• **Отрывок документа**

Фактически единственным реликтом прежней государственной системы литературных коммуникаций остаются на нынешний день толстые литературные журналы – институция, централизованно-командным порядком утвердившаяся в советскую эпоху (прежде всего – в 20-е и 50-е гг. прошлого века) и рассчитанная, понятно, на тогдашние культурные и идеологические задачи. После публикационного бума конца 1980-х – самого начала 1990-х гг., когда эти издания, особенно несколько лидировавших среди них московских, имели максимальные за все время их существования тиражи и в максимальной степени, на пределе возможностей, выполняли свою главную функцию – приобщения к литературным образцам и представлениям, значимым для консолидации всего образованного слоя, – толстые журналы резко сузили круги своего хождения. Их тиражи, в позднесоветские дефицитарные времена назначавшиеся сверху в пределах примерно сотни тысяч экземпляров, а затем взмывшие на пике в отдельных случаях до миллиона и даже нескольких миллионов («Дружба народов» с рыбаковскими «Детьми Арбата», «Новый мир» с публикацией солженицынского «Архипелага»), сегодня насчитывают несколько тысяч и дважды в год еще понемногу сокращаются. Если число периодических изданий в целом по стране – не считая газет – за 1990-е гг. почти не изменилось, то их средние тиражи уменьшились более чем в восемь раз, а конкретно для толстых журналов – в двадцать и более раз61. Это вполне наглядно показывает, до какой степени раздроблен и продолжает дробиться социальный контингент их привычных потребителей – литературно образованная «интеллигенция», как убывает ее социальная роль, значимость ее ценностей и символов, влияние, престиж в глазах других общественных групп.

• **Что сделать**
Допишите следующую часть отрывка о толстых литературных журналах, начав сразу после его последнего предложения. Строки далее взяты из другого источника.

• **Исходные данные**
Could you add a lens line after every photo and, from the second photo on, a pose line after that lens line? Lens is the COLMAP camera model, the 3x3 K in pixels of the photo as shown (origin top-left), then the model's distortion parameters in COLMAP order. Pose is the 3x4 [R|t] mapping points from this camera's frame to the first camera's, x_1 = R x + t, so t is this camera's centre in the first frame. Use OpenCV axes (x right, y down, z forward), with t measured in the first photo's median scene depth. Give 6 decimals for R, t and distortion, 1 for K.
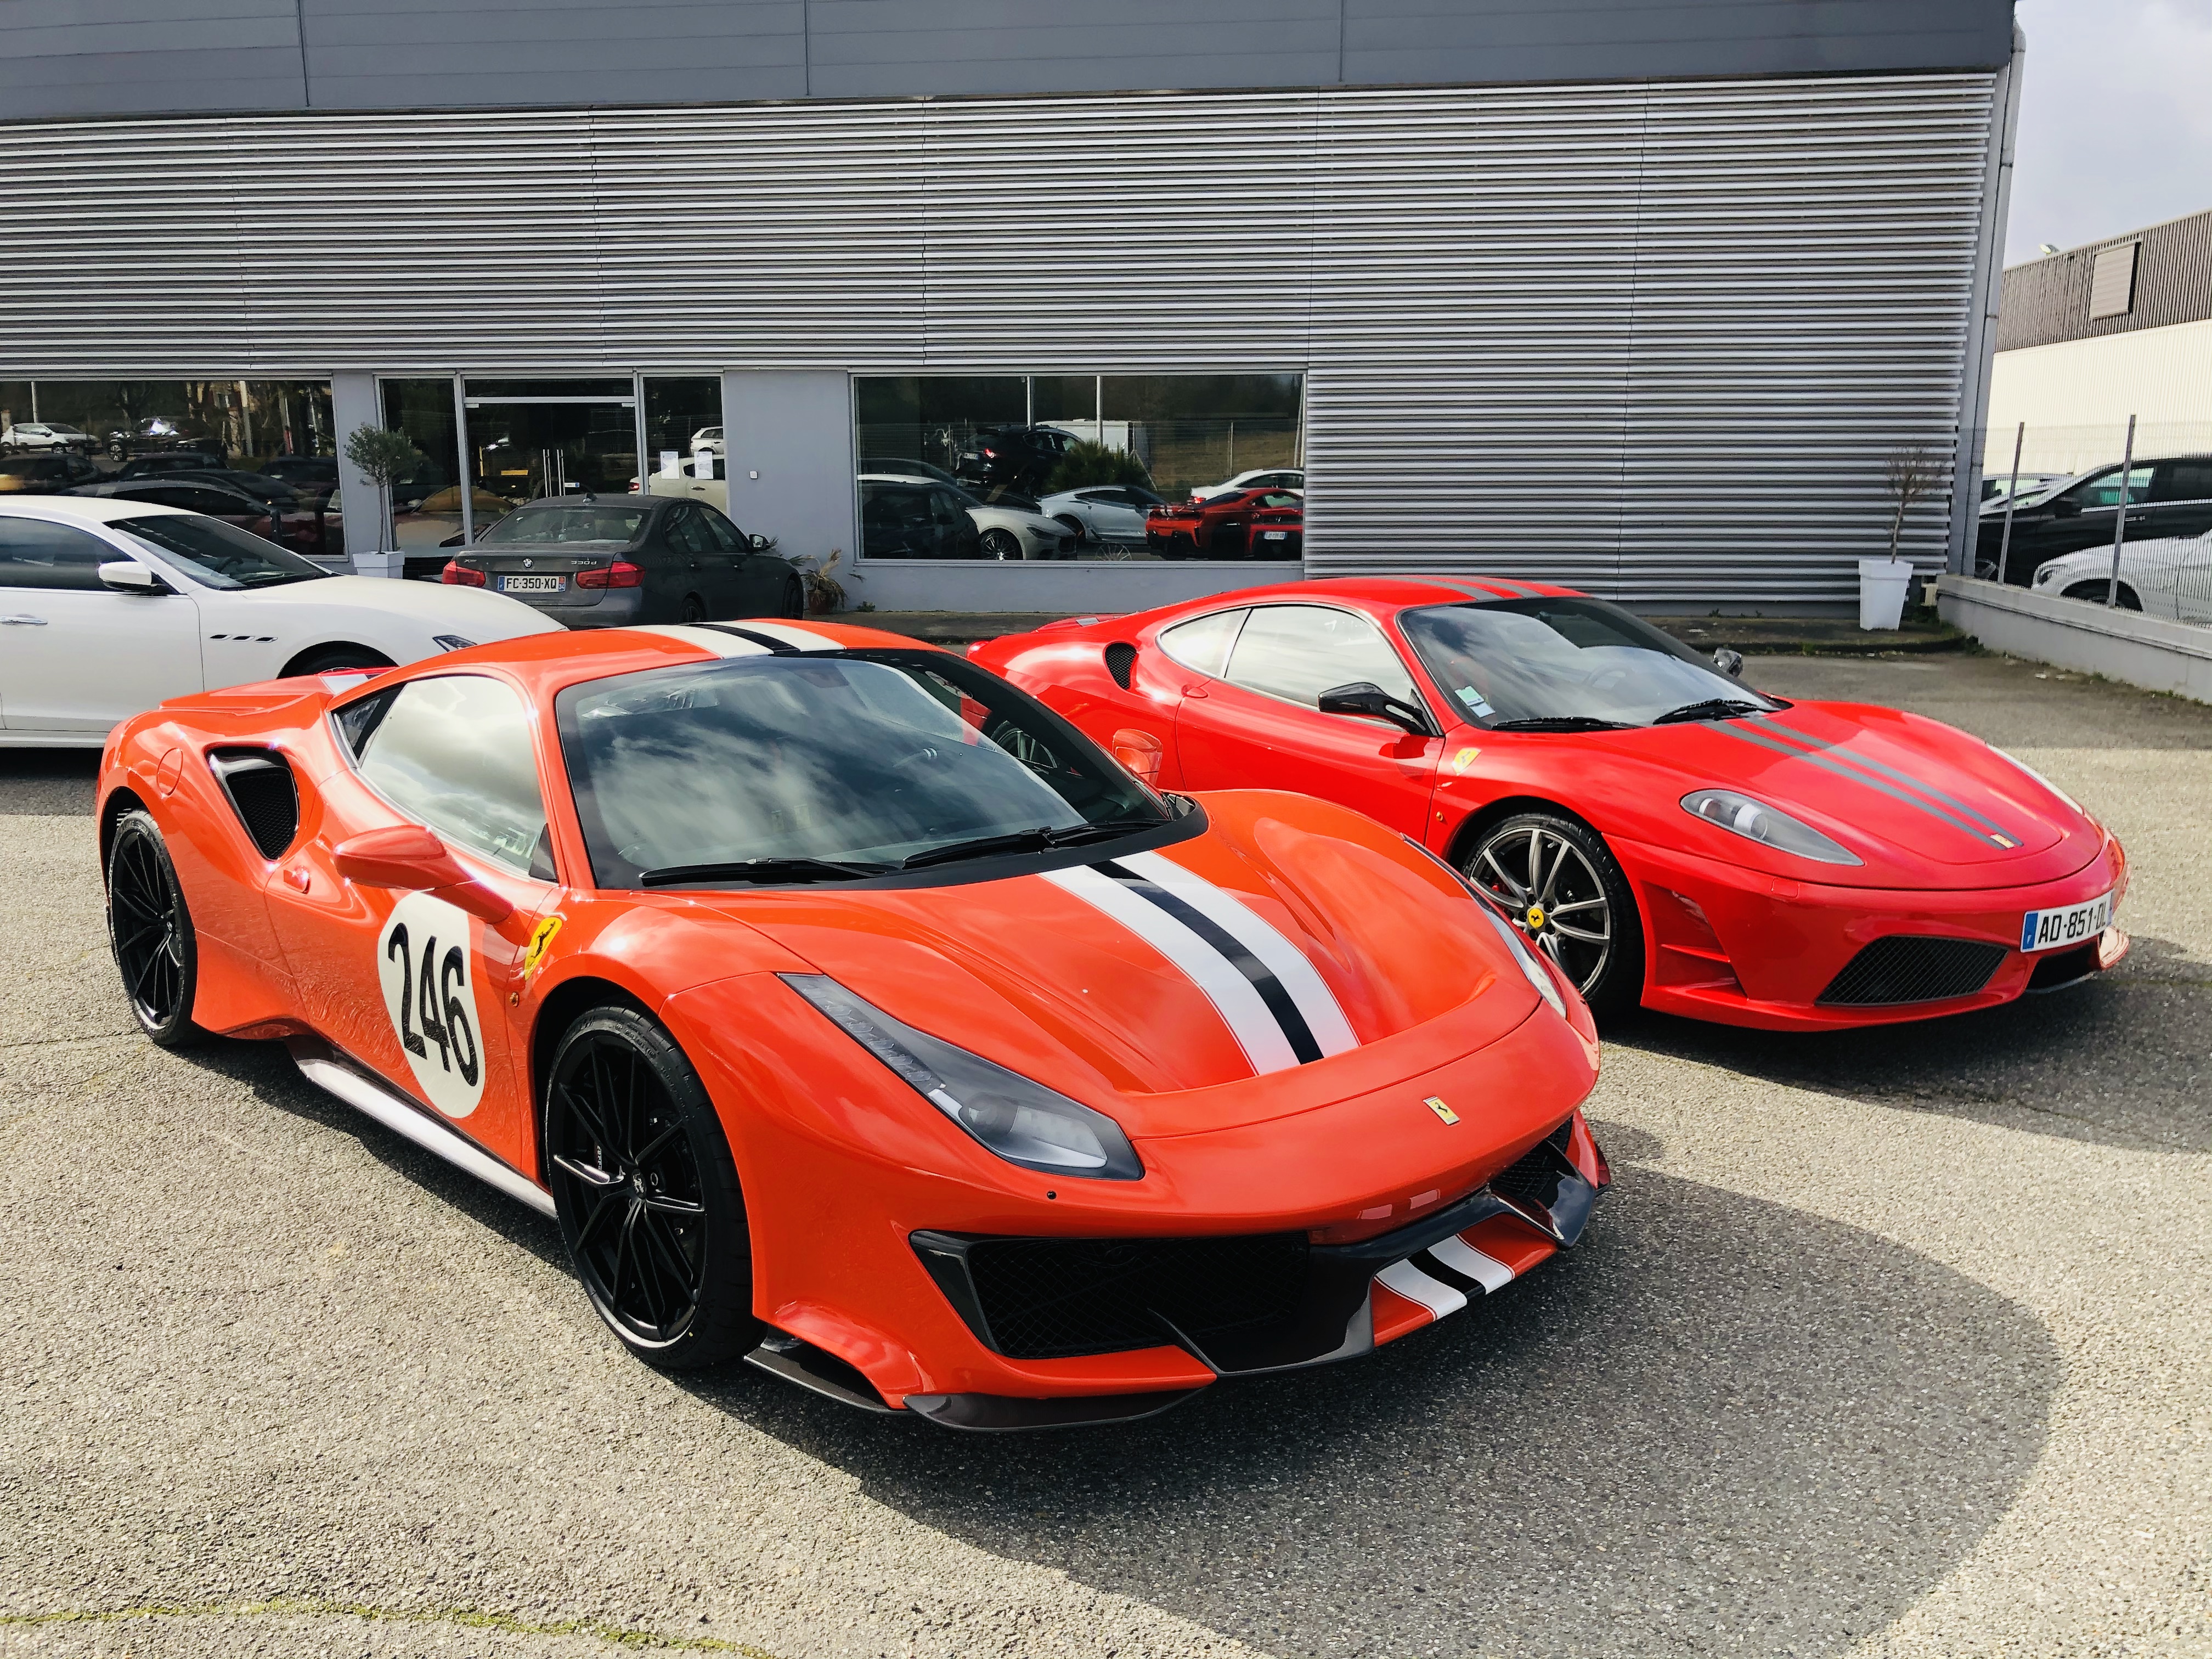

• **Результат задания**
Говоря очень обобщенно, значение толстых литературных журналов для образованных читателей позднесоветской эпохи, начиная примерно с конца 1950-х гг., было связано с двумя обстоятельствами. Во-первых, журналы – при всем идеологическом контроле и цензурных препонах или, точнее, именно в условиях, когда информационная свобода постоянно и жестко ограничивалась, – выходили к публике со своим образом мира, в частности со своим представлением о литературе, «тут же», в каждом новом номере, воплощенным во всей структуре издания, круге его постоянных авторов, подборе текстов, их заголовках, внутренних перекличках материалов и т.д. Сколько-нибудь опытный читатель (а его опыт, среди прочего, журналы и формировали, это была целая наука, которую, вместе со всем остальным, современники предпочли потом отодвинуть и забыть либо ностальгически вспоминать как утраченный и недоступный, тогда как его нужно было продумать и зафиксировать, сохранив значимым, но сделав прошлым!) никогда бы не спутал разные журналы, окажись они вдруг без обложек. Он узнал бы «свой» журнал по оглавлению, даже по нескольким страницам. Во-вторых, журналы привлекали, опять-таки, образованных читателей тем, что были, в посильной степени, органами рефлексии над окружающей жизнью и текущей литературой. Отсюда важнейшая роль отделов публицистики и литературной критики в журналах этого типа.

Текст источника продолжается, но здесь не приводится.